- _課題文_:
..............................

弁護士
下田 俊夫
以前、遺産分割協議を行うにあたり家庭裁判所が選任した特別代理人が未成年者にとって不相当な内容の遺産分割協議を成立させた場合の善管注意義務違反が問われた裁判例(広島高岡山支判平23.8.25)を紹介しました。
この裁判例は、特別代理人は、未成年者保護の観点から不相当であると判断される場合にまで審判書に掲げられた遺産分割協議書案のとおりの遺産分割協議を成立させる義務を負うわけではなく、被相続人の遺産を調査するなどして遺産分割協議案の相当性を判断する注意義務を負うと判示し、当該事案において特別代理人に選任された弁護士は、被相続人の遺産について調査義務を尽くすことなく不相当な内容の遺産分割協議を成立させたとして、当該弁護士に約1000万円の支払いを命じました。
同種事案について、結論の異なる裁判例があらわれましたので、紹介します。
被相続人はZ、相続人は妻A、子B、孫X(被相続人の死亡前に亡くなった被相続人の子Cの子)の3人で、未成年であるXの未成年後見人にAが選任されていました。被相続人ZとA夫婦は、CX母子の住居を提供したりするなどしていました。Zの死亡後、相続人間で遺産分割協議を行うため、Aが家庭裁判所に特別代理人の選任を申し立てて、Aの弟であるYが特別代理人に選任されました。
特別代理人選任の審判書には、弁護士及び税理士が関与して作成した遺産分割協議書案が掲げられており、その内容は、被相続人Zの遺産(積極財産の評価額から消極財産を控除した額)4318万円余を、妻Aが88万円余(取得割合約2%)、子Bが3405万円余(取得割合約79%)、Xが824万円余(取得割合約19%)を取得するというものでした。また、遺産分割協議書の案文には、形式上、被相続人Zの全ての遺産及びその分割方法が個別具体的に記載されていました。
Xは、Yは特別代理人に選任された後、担当税理士に問い合わせるなどの調査を行って被相続人の遺産を把握し、遺産分割協議書案がXの利益を保護する観点から相当であるか否かを判断すべき注意義務を負っていたところ、これに反して漫然と遺産分割協議を成立させたとして、Yに対し損害賠償を求める裁判を提起しました。
「特定の遺産分割協議書案のとおり遺産分割協議をすることについての特別代理人(特定分割特別代理人)が当該遺産分割協議書案(特定分割案)のとおり遺産分割協議をすることは、そのことが合理性を欠くと認めるべき特段の事情がない限り、特別代理人としての善管注意義務に違反するものではないと解するのが相当である。」
「Yは、被相続人の生前の事情などを考慮すれば、遺産分割においてXの取得分が少なくなることも不当ではなく、遺産分割協議書案の内容は相当と考え、特定分割案である遺産分割協議書案のとおり遺産分割を成立させたものである。」
「本件において、被相続人からC(Cの死亡後はX)に対する特別受益があったか、被相続人からBに対する特別受益があったかは慎重に検討されるべき事柄ではあるけれども、遺産分割協議書案は、弁護士及び税理士が関与して作成され、被相続人の全ての遺産及びその分割方法が個別具体的に記載されており、特定分割特別代理人であるYの選任審判において特定分割案とされたものであること、Xの法定相続分は25%であるのに対して遺産分割協議書案を前提とするXの取得割合は約19%であることを踏まえれば、特定分割特別代理人として選任され、法律や会計に関し専門的な知識・経験を有しないYが、上記のように考え、遺産分割協議を成立させたことが合理性を欠くということはできない。」

..............................

- _入力データ_:
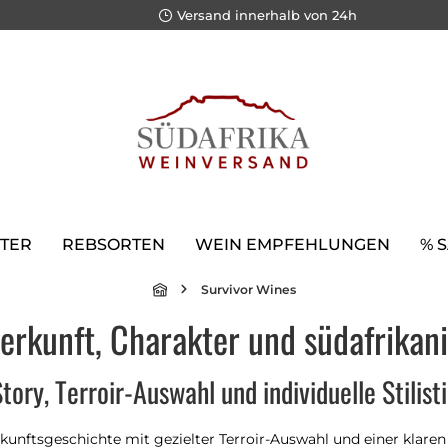
Versand innerhalb von 24h
TER
REBSORTEN
WEIN EMPFEHLUNGEN
% 
Survivor Wines
erkunft, Charakter und südafrikan
tory, Terroir-Auswahl und individuelle Stilist
unftsgeschichte mit gezielter Terroir-Auswahl und einer klaren s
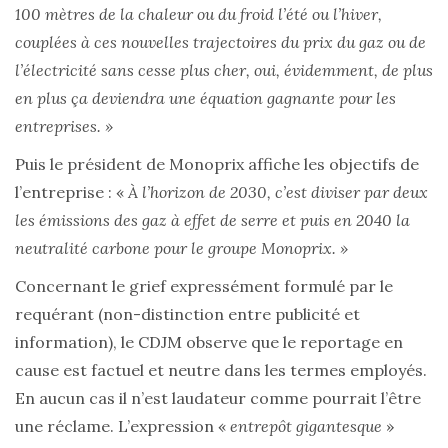
100 mètres de la chaleur ou du froid l’été ou l’hiver,
couplées à ces nouvelles trajectoires du prix du gaz ou de
l’électricité sans cesse plus cher, oui, évidemment, de plus
en plus ça deviendra une équation gagnante pour les
entreprises. »
Puis le président de Monoprix affiche les objectifs de
l’entreprise : «
À l’horizon de 2030, c’est diviser par deux
les émissions des gaz à effet de serre et puis en 2040 la
neutralité carbone pour le groupe Monoprix. »
Concernant le grief expressément formulé par le
requérant (non-distinction entre publicité et
information), le CDJM observe que le reportage en
cause est factuel et neutre dans les termes employés.
En aucun cas il n’est laudateur comme pourrait l’être
une réclame. L’expression «
entrepôt gigantesque
»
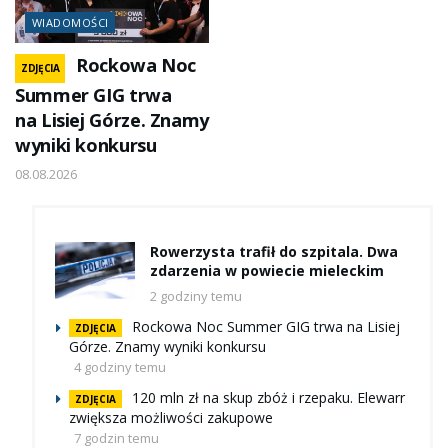
WIADOMOŚCI
Rockowa Noc
ZDJĘCIA
Summer GIG trwa
na Lisiej Górze. Znamy
wyniki konkursu
08.08.2026
Rowerzysta trafił do szpitala. Dwa
zdarzenia w powiecie mieleckim
2 godziny temu
Rockowa Noc Summer GIG trwa na Lisiej
ZDJĘCIA
Górze. Znamy wyniki konkursu
4 godziny temu
120 mln zł na skup zbóż i rzepaku. Elewarr
ZDJĘCIA
zwiększa możliwości zakupowe
7 godzin temu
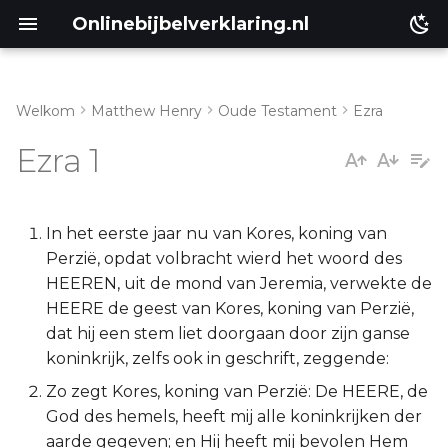
Onlinebijbelverklaring.nl
Welkom
Matthew Henry
Oude Testament
Ezra
Inleiding
Matthéüs
Ezra 1
Ezra 1:1-4
Markus
Ezra 1:5-11
Lukas
In het eerste jaar nu van Kores, koning van
Perzië, opdat volbracht wierd het woord des
Johannes
HEEREN, uit de mond van Jeremia, verwekte de
HEERE de geest van Kores, koning van Perzië,
Handelingen
dat hij een stem liet doorgaan door zijn ganse
koninkrijk, zelfs ook in geschrift, zeggende:
Romeinen
Zo zegt Kores, koning van Perzië: De HEERE, de
God des hemels, heeft mij alle koninkrijken der
1 Korinthe
aarde gegeven; en Hij heeft mij bevolen Hem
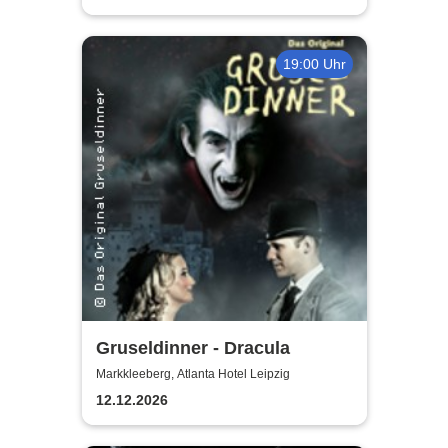
19:00 Uhr
Gruseldinner - Dracula
Markkleeberg, Atlanta Hotel Leipzig
12.12.2026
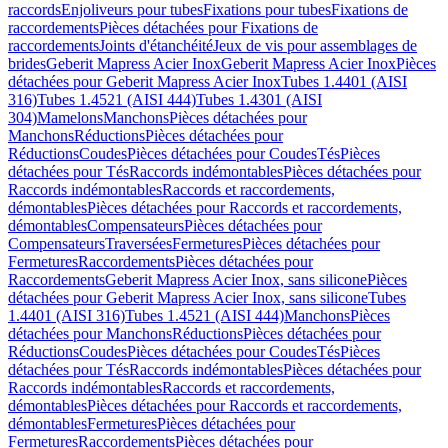
raccords
Enjoliveurs pour tubes
Fixations pour tubes
Fixations de
raccordements
Pièces détachées pour Fixations de
raccordements
Joints d'étanchéité
Jeux de vis pour assemblages de
brides
Geberit Mapress Acier Inox
Geberit Mapress Acier Inox
Pièces
détachées pour Geberit Mapress Acier Inox
Tubes 1.4401 (AISI
316)
Tubes 1.4521 (AISI 444)
Tubes 1.4301 (AISI
304)
Mamelons
Manchons
Pièces détachées pour
Manchons
Réductions
Pièces détachées pour
Réductions
Coudes
Pièces détachées pour Coudes
Tés
Pièces
détachées pour Tés
Raccords indémontables
Pièces détachées pour
Raccords indémontables
Raccords et raccordements,
démontables
Pièces détachées pour Raccords et raccordements,
démontables
Compensateurs
Pièces détachées pour
Compensateurs
Traversées
Fermetures
Pièces détachées pour
Fermetures
Raccordements
Pièces détachées pour
Raccordements
Geberit Mapress Acier Inox, sans silicone
Pièces
détachées pour Geberit Mapress Acier Inox, sans silicone
Tubes
1.4401 (AISI 316)
Tubes 1.4521 (AISI 444)
Manchons
Pièces
détachées pour Manchons
Réductions
Pièces détachées pour
Réductions
Coudes
Pièces détachées pour Coudes
Tés
Pièces
détachées pour Tés
Raccords indémontables
Pièces détachées pour
Raccords indémontables
Raccords et raccordements,
démontables
Pièces détachées pour Raccords et raccordements,
démontables
Fermetures
Pièces détachées pour
Fermetures
Raccordements
Pièces détachées pour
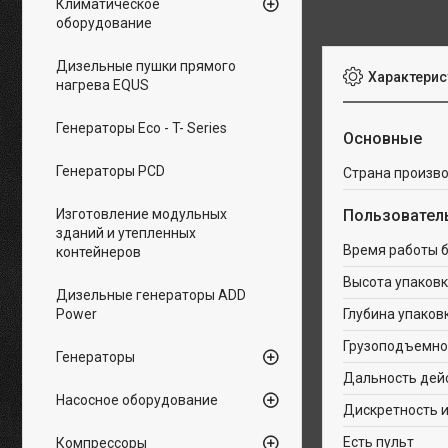
Климатическое
оборудование
Дизельные пушки прямого
Характерис
нагрева EQUS
Генераторы Eco - T- Series
Основные
Генераторы PCD
Страна произв
Изготовление модульных
Пользовател
зданий и утепленных
Время работы б
контейнеров
Высота упаковк
Дизельные генераторы ADD
Power
Глубина упаков
Грузоподъемнос
Генераторы
Дальность дейс
Насосное оборудование
Дискретность и
Есть пульт
Компрессоры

..............................

- _作業指示_:
1. 課題文の「被相続人はZ、相続人は妻A、」から「特別代理人に選任されました。」までを、一字一句たがえずに書き出してください。
2. 入力データの行の先頭から「unftsgeschichte mit gezielter」を含む行までを、そのまま出力してください。画像は解答に含めないでください。
課題文と入力データは、それぞれ別の出典から取ったものです。

- _解答一覧_:
1.
被相続人はZ、相続人は妻A、子B、孫X(被相続人の死亡前に亡くなった被相続人の子Cの子)の3人で、未成年であるXの未成年後見人にAが選任されていました。被相続人ZとA夫婦は、CX母子の住居を提供したりするなどしていました。Zの死亡後、相続人間で遺産分割協議を行うため、Aが家庭裁判所に特別代理人の選任を申し立てて、Aの弟であるYが特別代理人に選任されました。

2.
Versand innerhalb von 24h
TER
REBSORTEN
WEIN EMPFEHLUNGEN
% 
Survivor Wines
erkunft, Charakter und südafrikan
tory, Terroir-Auswahl und individuelle Stilist
unftsgeschichte mit gezielter Terroir-Auswahl und einer klaren s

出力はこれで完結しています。